With its international distribution system in place long ago, HP, the California-headquartered tech giant, made its TCT debut with the Jet Fusion 4200, a processing station said to offer a continuous production facility. Introducing this new system, Sales Manager Albert Moro said: "This is digital production on demand. It is 10 times quicker and half the price of its competitors."
While it currently prints solely in black and on nylon, the company says an upgrade to multi-jet colour printing across a range of materials is already in the pipeline. Available at just under $200,000 per unit, Moro said the Jet Fusion 4200 had been priced to appeal to the small batch market.

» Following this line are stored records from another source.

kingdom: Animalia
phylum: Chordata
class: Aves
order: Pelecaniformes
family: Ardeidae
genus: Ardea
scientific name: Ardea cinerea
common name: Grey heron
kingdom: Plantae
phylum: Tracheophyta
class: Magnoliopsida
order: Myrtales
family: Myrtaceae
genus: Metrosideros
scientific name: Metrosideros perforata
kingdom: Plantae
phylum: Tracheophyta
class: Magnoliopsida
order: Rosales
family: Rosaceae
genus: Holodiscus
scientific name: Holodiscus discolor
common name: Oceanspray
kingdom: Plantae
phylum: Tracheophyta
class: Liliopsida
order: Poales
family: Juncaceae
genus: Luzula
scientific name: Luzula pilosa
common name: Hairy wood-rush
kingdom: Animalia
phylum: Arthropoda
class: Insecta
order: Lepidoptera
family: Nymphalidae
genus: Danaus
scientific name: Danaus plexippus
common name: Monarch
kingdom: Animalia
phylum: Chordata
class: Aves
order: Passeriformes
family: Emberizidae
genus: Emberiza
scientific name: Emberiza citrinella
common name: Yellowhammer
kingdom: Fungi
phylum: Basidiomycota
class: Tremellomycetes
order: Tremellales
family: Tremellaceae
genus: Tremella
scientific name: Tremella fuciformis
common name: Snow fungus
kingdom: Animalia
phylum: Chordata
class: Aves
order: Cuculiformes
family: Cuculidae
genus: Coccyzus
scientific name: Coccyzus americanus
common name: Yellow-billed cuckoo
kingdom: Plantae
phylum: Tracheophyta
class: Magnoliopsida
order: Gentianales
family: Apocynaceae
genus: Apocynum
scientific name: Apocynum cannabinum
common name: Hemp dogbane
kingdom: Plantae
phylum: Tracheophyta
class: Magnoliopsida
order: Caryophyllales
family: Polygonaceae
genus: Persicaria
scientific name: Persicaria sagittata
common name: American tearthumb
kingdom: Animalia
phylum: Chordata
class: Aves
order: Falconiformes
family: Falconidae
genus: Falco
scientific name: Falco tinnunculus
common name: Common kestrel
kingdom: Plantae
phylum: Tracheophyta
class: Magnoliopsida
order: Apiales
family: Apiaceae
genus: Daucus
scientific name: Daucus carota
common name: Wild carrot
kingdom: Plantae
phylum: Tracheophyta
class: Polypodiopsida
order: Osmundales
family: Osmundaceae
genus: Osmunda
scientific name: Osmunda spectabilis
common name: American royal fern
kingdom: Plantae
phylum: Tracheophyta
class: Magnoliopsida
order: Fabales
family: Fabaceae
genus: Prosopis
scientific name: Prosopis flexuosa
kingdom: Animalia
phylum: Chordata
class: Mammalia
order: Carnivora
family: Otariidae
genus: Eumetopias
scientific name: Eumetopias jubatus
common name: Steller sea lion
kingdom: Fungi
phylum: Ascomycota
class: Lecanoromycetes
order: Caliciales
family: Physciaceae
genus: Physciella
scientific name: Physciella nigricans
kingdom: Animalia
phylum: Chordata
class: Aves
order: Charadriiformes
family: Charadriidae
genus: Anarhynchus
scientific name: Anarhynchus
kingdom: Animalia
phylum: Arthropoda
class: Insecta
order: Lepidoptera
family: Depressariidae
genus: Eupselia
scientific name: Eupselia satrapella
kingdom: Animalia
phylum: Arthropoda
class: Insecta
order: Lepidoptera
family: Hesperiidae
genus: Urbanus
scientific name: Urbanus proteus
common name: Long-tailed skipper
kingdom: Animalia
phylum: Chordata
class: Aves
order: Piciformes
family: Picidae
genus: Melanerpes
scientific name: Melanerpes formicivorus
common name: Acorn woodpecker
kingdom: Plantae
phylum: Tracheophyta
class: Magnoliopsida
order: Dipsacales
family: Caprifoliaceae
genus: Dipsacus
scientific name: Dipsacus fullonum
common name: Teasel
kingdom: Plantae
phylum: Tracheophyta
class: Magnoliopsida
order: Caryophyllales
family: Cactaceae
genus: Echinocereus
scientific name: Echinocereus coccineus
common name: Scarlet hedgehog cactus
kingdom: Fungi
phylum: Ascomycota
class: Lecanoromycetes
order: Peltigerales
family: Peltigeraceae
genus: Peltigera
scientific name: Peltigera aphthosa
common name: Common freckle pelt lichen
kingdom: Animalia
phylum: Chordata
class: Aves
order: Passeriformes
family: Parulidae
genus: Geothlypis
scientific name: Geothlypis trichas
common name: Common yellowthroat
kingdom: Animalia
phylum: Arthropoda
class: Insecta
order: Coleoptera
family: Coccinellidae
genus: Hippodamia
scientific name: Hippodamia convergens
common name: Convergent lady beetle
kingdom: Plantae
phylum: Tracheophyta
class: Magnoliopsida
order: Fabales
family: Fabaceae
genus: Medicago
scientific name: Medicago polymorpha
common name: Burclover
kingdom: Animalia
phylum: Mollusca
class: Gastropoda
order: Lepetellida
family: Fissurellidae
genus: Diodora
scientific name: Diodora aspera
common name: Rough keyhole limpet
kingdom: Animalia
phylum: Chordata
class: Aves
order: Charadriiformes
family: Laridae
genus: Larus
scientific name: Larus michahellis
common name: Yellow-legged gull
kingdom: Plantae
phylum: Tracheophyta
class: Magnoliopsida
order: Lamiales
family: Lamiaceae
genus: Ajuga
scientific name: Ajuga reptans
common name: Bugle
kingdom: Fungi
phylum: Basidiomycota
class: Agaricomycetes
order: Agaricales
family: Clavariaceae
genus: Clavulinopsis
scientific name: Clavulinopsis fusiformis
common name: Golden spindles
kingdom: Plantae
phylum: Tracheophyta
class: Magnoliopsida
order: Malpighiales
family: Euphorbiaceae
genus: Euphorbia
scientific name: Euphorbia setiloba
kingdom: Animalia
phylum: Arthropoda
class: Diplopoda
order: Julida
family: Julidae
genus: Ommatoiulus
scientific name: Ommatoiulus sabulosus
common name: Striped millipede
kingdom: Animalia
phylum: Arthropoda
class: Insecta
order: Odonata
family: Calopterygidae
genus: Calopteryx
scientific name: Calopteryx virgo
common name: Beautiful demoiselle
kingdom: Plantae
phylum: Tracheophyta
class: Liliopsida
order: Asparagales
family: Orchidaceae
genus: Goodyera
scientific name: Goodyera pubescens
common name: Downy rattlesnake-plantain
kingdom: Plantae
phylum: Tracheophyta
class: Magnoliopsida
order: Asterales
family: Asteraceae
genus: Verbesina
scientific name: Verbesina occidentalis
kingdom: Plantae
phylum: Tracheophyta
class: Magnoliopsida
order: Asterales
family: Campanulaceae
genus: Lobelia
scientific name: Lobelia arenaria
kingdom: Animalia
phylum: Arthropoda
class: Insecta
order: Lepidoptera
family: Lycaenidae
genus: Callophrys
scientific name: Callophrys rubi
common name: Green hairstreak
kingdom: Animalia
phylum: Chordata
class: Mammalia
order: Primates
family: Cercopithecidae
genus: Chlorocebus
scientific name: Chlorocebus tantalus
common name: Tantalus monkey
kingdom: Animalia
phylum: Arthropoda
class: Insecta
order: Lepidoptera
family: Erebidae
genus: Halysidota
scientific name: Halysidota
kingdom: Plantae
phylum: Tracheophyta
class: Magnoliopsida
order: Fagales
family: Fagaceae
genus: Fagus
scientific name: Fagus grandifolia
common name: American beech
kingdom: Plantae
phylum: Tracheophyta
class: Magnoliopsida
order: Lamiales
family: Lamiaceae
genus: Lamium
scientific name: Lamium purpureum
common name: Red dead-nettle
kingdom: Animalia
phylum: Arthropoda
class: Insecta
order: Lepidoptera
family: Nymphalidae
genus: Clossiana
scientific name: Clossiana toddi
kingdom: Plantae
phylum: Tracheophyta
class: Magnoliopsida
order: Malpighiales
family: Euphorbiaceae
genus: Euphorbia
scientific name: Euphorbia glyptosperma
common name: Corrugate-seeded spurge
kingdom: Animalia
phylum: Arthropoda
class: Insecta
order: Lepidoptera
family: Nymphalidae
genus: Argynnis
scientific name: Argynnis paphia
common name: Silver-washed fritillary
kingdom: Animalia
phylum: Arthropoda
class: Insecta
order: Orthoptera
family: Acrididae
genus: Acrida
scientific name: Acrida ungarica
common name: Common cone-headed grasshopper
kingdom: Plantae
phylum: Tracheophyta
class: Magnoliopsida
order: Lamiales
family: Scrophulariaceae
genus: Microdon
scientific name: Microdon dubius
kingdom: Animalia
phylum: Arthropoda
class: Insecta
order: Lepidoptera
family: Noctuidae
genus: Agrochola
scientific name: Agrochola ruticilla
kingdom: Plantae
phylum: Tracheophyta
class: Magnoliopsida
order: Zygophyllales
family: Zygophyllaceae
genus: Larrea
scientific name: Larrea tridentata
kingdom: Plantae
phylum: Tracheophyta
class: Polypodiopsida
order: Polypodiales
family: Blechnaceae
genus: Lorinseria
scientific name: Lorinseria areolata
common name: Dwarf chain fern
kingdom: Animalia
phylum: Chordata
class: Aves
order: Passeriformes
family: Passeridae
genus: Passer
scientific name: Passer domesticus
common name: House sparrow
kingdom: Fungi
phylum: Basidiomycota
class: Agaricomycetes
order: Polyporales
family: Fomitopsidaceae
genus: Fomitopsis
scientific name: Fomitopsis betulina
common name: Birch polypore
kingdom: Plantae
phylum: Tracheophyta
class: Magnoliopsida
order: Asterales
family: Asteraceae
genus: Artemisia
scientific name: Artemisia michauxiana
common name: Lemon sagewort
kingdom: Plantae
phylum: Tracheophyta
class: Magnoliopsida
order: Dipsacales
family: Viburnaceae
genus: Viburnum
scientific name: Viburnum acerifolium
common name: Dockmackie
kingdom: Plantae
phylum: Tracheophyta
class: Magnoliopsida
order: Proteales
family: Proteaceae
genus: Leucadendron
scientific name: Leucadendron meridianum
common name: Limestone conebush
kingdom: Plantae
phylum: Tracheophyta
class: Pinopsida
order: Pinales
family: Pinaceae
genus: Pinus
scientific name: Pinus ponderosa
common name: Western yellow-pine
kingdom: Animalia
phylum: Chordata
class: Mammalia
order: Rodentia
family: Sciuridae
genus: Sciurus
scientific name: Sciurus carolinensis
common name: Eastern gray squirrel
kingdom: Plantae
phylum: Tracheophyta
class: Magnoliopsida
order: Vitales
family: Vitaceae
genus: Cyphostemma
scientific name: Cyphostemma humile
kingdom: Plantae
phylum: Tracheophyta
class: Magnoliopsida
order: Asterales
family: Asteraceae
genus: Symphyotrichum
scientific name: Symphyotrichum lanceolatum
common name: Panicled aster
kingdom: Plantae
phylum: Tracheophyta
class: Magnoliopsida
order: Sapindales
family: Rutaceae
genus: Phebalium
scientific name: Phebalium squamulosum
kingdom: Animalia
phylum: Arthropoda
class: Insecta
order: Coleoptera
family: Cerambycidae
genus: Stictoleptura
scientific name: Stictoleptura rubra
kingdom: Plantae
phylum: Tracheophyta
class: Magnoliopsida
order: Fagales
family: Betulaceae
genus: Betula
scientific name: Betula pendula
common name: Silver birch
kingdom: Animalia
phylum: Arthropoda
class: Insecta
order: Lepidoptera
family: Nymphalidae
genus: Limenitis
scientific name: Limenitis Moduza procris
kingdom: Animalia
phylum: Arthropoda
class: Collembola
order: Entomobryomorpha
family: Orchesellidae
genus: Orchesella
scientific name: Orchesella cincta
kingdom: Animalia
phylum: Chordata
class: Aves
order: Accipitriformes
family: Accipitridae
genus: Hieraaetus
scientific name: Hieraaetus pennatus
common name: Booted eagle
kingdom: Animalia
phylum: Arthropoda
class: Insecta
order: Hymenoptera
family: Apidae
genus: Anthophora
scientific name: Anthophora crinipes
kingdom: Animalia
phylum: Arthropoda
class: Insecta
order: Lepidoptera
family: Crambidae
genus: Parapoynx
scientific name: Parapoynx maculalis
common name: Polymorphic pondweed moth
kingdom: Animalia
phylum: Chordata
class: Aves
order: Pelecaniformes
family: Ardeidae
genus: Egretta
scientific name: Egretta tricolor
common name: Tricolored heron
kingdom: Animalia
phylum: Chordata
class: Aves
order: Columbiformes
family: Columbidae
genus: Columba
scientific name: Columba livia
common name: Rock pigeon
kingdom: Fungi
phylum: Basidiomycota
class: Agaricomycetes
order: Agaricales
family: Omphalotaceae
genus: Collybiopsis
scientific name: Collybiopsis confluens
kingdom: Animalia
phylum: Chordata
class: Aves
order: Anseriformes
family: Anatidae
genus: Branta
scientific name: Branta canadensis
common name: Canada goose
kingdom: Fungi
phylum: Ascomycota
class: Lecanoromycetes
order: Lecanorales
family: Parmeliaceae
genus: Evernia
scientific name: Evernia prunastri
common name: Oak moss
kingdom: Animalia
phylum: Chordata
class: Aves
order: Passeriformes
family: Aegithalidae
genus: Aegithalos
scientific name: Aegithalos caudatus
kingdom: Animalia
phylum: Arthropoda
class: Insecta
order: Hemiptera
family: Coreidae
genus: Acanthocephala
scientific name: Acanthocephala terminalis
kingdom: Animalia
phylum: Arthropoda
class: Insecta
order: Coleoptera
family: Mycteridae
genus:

In the case of TRUMPF, the Stuttgart-based electronics and machine tools giant, while it may have been new to TCT, it is no stranger to technological innovation. Citing the company's heritage, Sales Director Daniel Lichtenstein said: "Back in 1985, we developed the first compact laser and today we are taking a similarly innovative approach to the 3D market with the launch of our TruPrint laser metal fusion system."
More specifically, TRUMPF had on offer the TruPrint 1000, a compact additive manufacturing machine ideal for producing small metal components. The system is said to deliver machine parts to an industrial standard, a facility that could make it almost indispensable in the automotive sector. Depending on the material output required, it comes priced at between $190,000-200,000.
As with TRUMPF, South West England-based Renishaw is not new to the precision engineering sector. Trading since 1973, the company is the UK's only manufacturer of metal powder printing machines.
Introducing the new RenAM 500M model, Jonathan Porter, the company's Business Development Manager, said: "Through the use of our proprietary technology, this machine allows you to produce any required metal components without leaving the factory floor."
Despite having a similar track record in the metal powder 3D printing sector, Sweden's Arcam was focussing more on its Electron Beam Melting (EBM) system. In particular, it was promoting the technology as a means of creating 3D-printed orthopaedic implants.
Back in 2007, the company launched an outsized printer designed to produce larger structural components for the aerospace industry. Today, its Q10plus and Q20plus models are industry standards in the orthopaedic and aerospace sectors, respectively.
Offering precise details and colourings, rather than the capacity to render larger items, Minnesota-based Stratasys, one of the world's leading manufacturers of 3D printers, had chosen the event to launch its new J750 model. Designed to service the very top end of the prototype manufacturing market, the J750 is said to offer 360,000 colours, while being capable of producing strands of half the thickness of a human hair and incorporating six different materials into a single project.
The TCT show was held at Birmingham's National Exhibition Centre. In addition to its speaker programme, the show featured 250 exhibitors from 24 countries.